(Stored data entries)
__________
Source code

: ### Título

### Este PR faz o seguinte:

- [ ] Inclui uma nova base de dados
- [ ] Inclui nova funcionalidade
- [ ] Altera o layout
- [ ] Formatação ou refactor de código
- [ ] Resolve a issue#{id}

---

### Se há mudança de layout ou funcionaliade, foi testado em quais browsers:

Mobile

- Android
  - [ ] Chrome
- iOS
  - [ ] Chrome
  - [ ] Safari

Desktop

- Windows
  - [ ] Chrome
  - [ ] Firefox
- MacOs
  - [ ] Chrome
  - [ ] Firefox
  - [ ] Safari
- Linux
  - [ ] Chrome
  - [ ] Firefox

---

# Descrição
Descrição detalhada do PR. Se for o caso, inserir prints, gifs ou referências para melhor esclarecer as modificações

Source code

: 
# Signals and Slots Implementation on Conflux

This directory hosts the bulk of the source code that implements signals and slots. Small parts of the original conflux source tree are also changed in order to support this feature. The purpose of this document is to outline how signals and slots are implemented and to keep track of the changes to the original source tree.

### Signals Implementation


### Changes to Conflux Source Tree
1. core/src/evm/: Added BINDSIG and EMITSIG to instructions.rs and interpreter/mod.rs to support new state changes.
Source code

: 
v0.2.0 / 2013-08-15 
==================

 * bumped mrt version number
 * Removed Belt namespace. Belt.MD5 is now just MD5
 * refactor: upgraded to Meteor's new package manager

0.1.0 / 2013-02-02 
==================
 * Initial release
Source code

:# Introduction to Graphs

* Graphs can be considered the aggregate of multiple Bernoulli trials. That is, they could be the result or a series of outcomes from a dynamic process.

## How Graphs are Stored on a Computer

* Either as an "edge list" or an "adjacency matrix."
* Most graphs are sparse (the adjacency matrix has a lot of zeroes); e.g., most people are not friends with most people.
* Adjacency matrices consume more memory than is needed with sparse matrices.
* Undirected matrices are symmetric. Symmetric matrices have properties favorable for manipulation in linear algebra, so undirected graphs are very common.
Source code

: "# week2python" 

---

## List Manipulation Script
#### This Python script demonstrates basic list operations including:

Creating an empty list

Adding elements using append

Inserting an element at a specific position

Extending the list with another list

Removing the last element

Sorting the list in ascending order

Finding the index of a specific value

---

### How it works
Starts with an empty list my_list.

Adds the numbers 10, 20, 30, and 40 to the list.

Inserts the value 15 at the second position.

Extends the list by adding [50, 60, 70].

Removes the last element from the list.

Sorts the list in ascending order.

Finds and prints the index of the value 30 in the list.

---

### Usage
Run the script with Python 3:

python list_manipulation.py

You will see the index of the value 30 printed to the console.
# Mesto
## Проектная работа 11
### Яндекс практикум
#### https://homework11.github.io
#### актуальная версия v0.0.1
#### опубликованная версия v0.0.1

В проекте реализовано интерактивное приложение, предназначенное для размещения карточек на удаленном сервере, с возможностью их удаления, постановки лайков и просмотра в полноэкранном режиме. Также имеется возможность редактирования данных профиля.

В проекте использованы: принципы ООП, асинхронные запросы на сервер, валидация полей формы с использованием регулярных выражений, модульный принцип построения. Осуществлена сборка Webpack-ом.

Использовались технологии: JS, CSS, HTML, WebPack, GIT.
__________
## [PROBLEM REQUIREMENTS]
Transcribe every line of the records above without any alteration.

## [TASK OUTPUT]
Source code

: ### Título

### Este PR faz o seguinte:

- [ ] Inclui uma nova base de dados
- [ ] Inclui nova funcionalidade
- [ ] Altera o layout
- [ ] Formatação ou refactor de código
- [ ] Resolve a issue#{id}

---

### Se há mudança de layout ou funcionaliade, foi testado em quais browsers:

Mobile

- Android
  - [ ] Chrome
- iOS
  - [ ] Chrome
  - [ ] Safari

Desktop

- Windows
  - [ ] Chrome
  - [ ] Firefox
- MacOs
  - [ ] Chrome
  - [ ] Firefox
  - [ ] Safari
- Linux
  - [ ] Chrome
  - [ ] Firefox

---

# Descrição
Descrição detalhada do PR. Se for o caso, inserir prints, gifs ou referências para melhor esclarecer as modificações

Source code

: 
# Signals and Slots Implementation on Conflux

This directory hosts the bulk of the source code that implements signals and slots. Small parts of the original conflux source tree are also changed in order to support this feature. The purpose of this document is to outline how signals and slots are implemented and to keep track of the changes to the original source tree.

### Signals Implementation


### Changes to Conflux Source Tree
1. core/src/evm/: Added BINDSIG and EMITSIG to instructions.rs and interpreter/mod.rs to support new state changes.
Source code

: 
v0.2.0 / 2013-08-15 
==================

 * bumped mrt version number
 * Removed Belt namespace. Belt.MD5 is now just MD5
 * refactor: upgraded to Meteor's new package manager

0.1.0 / 2013-02-02 
==================
 * Initial release
Source code

:# Introduction to Graphs

* Graphs can be considered the aggregate of multiple Bernoulli trials. That is, they could be the result or a series of outcomes from a dynamic process.

## How Graphs are Stored on a Computer

* Either as an "edge list" or an "adjacency matrix."
* Most graphs are sparse (the adjacency matrix has a lot of zeroes); e.g., most people are not friends with most people.
* Adjacency matrices consume more memory than is needed with sparse matrices.
* Undirected matrices are symmetric. Symmetric matrices have properties favorable for manipulation in linear algebra, so undirected graphs are very common.
Source code

: "# week2python" 

---

## List Manipulation Script
#### This Python script demonstrates basic list operations including:

Creating an empty list

Adding elements using append

Inserting an element at a specific position

Extending the list with another list

Removing the last element

Sorting the list in ascending order

Finding the index of a specific value

---

### How it works
Starts with an empty list my_list.

Adds the numbers 10, 20, 30, and 40 to the list.

Inserts the value 15 at the second position.

Extends the list by adding [50, 60, 70].

Removes the last element from the list.

Sorts the list in ascending order.

Finds and prints the index of the value 30 in the list.

---

### Usage
Run the script with Python 3:

python list_manipulation.py

You will see the index of the value 30 printed to the console.
# Mesto
## Проектная работа 11
### Яндекс практикум
#### https://homework11.github.io
#### актуальная версия v0.0.1
#### опубликованная версия v0.0.1

В проекте реализовано интерактивное приложение, предназначенное для размещения карточек на удаленном сервере, с возможностью их удаления, постановки лайков и просмотра в полноэкранном режиме. Также имеется возможность редактирования данных профиля.

В проекте использованы: принципы ООП, асинхронные запросы на сервер, валидация полей формы с использованием регулярных выражений, модульный принцип построения. Осуществлена сборка Webpack-ом.

Использовались технологии: JS, CSS, HTML, WebPack, GIT.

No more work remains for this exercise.